The nonprofit released the RegretsReporter extension this week with the aim of crowdsourcing research into issues with YouTube’s recommendations engine and better understanding why those issues exist.
Mozilla vice president of advocacy and engagement Ashley Boyd said in a blog post, “YouTube recommendations can be delightful, but they can also be dangerous. The platform has a history of recommending harmful content—from pandemic conspiracies to political disinformation—to its users, even if they’ve previously viewed harmless content.”
Here’s how RegretsReporter works: As users browse YouTube, the extension will automatically send data to Mozilla about time spent on the platform, without sharing information on what those users are watching or searching.
Users can also opt into sending Mozilla a report, where they will be asked for more information on their YouTube regrets, including the video they are reporting and how they arrived at that video.
Mozilla stressed that any data collected is linked to a randomly generated user ID, and not users’ YouTube accounts, and that whatever information it discloses from the data it collects will be shared in a way to minimize the risk of users being identified.
RegretsReporter does not collect any data if the user is in a private browsing window.
Mozilla urged users not to modify their behavior on YouTube while using RegretsReporter, such as by going out of their way to search for regrettable content, adding, “Use YouTube as you normally do.
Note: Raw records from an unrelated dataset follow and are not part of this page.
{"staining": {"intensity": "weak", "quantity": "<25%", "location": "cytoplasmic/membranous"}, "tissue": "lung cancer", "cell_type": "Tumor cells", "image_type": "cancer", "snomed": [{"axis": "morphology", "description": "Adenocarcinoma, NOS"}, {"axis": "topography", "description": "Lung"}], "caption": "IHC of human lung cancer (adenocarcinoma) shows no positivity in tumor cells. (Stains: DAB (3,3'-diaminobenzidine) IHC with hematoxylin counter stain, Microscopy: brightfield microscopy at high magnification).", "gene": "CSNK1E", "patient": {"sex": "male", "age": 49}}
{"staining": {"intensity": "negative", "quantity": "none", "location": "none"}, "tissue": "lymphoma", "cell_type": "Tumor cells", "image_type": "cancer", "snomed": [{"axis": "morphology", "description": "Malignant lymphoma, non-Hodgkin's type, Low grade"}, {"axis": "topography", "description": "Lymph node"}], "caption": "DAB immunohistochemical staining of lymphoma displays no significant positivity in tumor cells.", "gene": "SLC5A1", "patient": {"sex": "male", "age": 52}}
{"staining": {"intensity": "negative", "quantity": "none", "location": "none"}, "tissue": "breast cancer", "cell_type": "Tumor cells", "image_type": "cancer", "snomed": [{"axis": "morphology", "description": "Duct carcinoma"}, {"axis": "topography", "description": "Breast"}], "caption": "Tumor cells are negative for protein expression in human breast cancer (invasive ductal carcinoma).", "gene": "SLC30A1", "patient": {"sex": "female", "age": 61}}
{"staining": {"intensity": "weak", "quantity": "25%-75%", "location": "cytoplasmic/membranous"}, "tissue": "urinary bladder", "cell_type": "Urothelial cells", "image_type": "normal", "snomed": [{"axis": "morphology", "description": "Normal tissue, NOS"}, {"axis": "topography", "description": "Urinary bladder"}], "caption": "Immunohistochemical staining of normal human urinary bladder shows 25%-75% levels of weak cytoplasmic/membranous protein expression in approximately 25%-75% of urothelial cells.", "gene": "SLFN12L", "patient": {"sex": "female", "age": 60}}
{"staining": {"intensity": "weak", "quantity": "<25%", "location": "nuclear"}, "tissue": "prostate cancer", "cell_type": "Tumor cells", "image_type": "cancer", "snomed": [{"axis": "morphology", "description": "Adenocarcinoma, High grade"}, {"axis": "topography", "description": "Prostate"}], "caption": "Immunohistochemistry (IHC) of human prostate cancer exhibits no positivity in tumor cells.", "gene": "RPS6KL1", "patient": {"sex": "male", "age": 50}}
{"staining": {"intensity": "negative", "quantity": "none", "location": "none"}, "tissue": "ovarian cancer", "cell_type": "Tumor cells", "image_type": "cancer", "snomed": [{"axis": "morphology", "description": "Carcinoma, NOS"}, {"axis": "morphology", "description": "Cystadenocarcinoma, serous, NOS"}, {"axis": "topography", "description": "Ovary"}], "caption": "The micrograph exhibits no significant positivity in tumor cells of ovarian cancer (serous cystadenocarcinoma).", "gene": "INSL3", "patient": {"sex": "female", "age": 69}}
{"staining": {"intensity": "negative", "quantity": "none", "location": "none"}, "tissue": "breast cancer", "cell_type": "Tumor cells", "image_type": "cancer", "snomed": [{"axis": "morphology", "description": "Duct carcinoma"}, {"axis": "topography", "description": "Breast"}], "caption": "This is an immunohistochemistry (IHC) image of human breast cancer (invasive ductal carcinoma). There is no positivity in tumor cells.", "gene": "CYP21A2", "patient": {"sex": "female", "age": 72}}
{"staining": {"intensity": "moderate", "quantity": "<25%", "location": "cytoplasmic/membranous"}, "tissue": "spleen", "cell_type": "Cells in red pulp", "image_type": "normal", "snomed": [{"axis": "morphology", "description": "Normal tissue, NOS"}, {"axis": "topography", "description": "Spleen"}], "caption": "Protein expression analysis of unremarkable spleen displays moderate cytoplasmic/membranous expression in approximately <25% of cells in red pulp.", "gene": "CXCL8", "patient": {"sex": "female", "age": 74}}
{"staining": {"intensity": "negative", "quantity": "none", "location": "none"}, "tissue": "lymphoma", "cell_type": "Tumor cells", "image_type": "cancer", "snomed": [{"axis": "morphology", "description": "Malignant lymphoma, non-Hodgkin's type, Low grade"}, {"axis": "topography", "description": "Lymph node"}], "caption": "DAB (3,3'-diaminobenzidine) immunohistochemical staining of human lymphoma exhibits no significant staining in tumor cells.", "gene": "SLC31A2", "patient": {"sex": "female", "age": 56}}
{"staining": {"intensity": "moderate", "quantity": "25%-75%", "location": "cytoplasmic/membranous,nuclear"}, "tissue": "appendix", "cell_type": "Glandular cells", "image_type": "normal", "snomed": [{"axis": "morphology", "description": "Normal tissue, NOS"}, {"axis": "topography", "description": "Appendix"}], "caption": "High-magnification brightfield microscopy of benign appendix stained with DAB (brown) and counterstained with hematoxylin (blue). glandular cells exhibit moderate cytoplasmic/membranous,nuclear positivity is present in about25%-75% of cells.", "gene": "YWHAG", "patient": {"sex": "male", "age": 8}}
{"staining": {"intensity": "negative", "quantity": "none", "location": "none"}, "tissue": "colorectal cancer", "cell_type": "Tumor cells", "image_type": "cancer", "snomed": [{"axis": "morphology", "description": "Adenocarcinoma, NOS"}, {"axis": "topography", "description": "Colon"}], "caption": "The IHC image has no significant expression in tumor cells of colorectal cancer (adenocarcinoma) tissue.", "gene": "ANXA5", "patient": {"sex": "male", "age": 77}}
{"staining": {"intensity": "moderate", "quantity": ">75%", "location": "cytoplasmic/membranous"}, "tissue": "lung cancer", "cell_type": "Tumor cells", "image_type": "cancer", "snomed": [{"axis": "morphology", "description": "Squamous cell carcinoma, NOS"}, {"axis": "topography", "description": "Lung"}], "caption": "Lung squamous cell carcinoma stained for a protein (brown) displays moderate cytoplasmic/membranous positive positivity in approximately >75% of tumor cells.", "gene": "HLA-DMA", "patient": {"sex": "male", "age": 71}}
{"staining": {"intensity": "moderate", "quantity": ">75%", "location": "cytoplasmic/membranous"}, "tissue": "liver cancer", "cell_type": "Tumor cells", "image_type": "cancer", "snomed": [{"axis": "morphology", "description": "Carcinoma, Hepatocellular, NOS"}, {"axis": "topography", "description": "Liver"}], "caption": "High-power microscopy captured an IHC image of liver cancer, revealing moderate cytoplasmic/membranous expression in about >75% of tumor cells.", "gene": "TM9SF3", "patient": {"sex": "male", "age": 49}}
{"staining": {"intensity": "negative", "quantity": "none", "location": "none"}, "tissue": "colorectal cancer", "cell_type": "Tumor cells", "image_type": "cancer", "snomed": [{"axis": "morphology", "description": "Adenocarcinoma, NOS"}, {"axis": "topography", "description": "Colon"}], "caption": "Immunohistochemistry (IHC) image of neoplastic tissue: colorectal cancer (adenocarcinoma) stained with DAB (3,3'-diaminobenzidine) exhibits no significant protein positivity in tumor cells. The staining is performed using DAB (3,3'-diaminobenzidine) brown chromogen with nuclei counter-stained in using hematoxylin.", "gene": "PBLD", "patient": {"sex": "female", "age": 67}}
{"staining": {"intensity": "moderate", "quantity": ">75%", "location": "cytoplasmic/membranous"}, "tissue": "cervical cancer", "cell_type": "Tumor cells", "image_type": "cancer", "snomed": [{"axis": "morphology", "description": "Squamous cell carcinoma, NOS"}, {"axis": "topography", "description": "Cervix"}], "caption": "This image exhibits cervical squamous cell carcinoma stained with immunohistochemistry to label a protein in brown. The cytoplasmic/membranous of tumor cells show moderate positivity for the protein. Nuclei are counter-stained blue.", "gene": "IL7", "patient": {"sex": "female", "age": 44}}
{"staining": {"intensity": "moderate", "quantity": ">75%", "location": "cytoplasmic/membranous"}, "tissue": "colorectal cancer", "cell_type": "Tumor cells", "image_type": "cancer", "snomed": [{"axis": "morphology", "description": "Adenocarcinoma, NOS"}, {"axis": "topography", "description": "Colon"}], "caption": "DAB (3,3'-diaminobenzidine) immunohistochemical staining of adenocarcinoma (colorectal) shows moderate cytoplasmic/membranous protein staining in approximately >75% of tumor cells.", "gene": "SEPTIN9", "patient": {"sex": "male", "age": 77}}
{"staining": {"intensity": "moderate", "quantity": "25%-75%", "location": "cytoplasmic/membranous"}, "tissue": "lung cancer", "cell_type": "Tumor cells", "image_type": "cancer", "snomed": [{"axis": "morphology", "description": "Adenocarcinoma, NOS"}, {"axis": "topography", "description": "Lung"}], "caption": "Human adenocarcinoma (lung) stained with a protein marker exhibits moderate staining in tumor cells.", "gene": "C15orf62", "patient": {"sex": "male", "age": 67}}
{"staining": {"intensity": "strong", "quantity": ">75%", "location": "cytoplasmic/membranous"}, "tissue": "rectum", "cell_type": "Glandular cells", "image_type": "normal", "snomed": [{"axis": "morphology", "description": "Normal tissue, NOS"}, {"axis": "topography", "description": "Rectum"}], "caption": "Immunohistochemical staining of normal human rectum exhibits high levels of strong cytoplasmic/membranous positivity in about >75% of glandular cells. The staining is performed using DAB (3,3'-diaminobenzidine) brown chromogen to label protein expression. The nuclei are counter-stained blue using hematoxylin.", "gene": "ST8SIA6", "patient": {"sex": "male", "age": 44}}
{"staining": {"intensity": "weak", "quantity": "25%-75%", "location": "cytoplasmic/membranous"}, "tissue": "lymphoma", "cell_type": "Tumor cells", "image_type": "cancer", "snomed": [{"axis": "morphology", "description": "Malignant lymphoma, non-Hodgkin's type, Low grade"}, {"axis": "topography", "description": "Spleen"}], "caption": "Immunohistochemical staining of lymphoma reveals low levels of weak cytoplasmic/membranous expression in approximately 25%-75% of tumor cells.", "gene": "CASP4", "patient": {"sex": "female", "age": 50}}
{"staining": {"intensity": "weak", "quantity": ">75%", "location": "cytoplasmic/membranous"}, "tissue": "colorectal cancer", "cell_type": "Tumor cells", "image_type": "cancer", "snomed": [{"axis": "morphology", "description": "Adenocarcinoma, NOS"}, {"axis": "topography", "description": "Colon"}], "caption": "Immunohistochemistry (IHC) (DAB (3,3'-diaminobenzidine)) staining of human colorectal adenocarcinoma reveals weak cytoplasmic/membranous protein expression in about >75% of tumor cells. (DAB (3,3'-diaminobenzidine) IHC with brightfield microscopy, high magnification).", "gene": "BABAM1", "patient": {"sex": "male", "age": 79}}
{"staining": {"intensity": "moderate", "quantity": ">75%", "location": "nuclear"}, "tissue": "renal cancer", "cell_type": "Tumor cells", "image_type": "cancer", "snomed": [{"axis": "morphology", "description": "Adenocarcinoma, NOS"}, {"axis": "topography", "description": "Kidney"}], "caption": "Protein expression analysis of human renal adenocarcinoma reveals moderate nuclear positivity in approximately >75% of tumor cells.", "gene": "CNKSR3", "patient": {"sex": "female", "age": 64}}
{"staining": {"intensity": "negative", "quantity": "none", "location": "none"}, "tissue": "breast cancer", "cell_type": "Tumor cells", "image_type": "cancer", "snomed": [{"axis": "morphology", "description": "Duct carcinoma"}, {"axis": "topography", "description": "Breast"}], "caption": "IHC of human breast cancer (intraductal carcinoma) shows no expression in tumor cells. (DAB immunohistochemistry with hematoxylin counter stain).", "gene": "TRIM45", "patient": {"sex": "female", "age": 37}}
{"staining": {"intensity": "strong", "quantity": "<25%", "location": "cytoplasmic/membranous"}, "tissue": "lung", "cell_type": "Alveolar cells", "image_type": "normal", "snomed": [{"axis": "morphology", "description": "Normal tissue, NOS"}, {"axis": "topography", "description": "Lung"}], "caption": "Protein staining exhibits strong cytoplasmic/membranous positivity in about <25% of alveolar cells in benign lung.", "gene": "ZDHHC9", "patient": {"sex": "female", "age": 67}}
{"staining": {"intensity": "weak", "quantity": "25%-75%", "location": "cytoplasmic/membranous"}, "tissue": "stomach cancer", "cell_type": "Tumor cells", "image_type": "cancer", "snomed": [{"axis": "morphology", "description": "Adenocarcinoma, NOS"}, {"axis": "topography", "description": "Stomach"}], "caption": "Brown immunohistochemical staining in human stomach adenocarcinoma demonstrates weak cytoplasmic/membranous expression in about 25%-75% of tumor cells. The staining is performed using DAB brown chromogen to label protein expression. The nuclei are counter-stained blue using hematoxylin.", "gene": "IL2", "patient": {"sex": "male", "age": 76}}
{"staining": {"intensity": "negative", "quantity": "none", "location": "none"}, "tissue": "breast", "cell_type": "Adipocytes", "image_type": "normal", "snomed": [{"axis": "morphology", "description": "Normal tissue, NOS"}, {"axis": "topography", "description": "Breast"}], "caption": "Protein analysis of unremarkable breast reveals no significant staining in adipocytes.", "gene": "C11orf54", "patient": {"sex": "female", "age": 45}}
That is the only way that we can collectively understand whether YouTube’s problem with recommending regrettable content is improving, and which areas they need to do better on.”
The nonprofit said it will use the information it collects to work with journalists, policymakers, researchers and YouTube engineers to build more trustworthy systems for recommending content, and it will publicly share findings from its research.
Mozilla granted a fellowship to former YouTube engineer Guillaume Chaslot in July 2019 to investigate artificial intelligence systems, including the YouTube recommendations engine.
Boyd wrote, “Despite the serious consequences, YouTube’s recommendation algorithm is entirely mysterious to its users. What will YouTube be recommending that users in the U.S. watch in the last days before the election? Or in the following days, when the election results may not be clear?”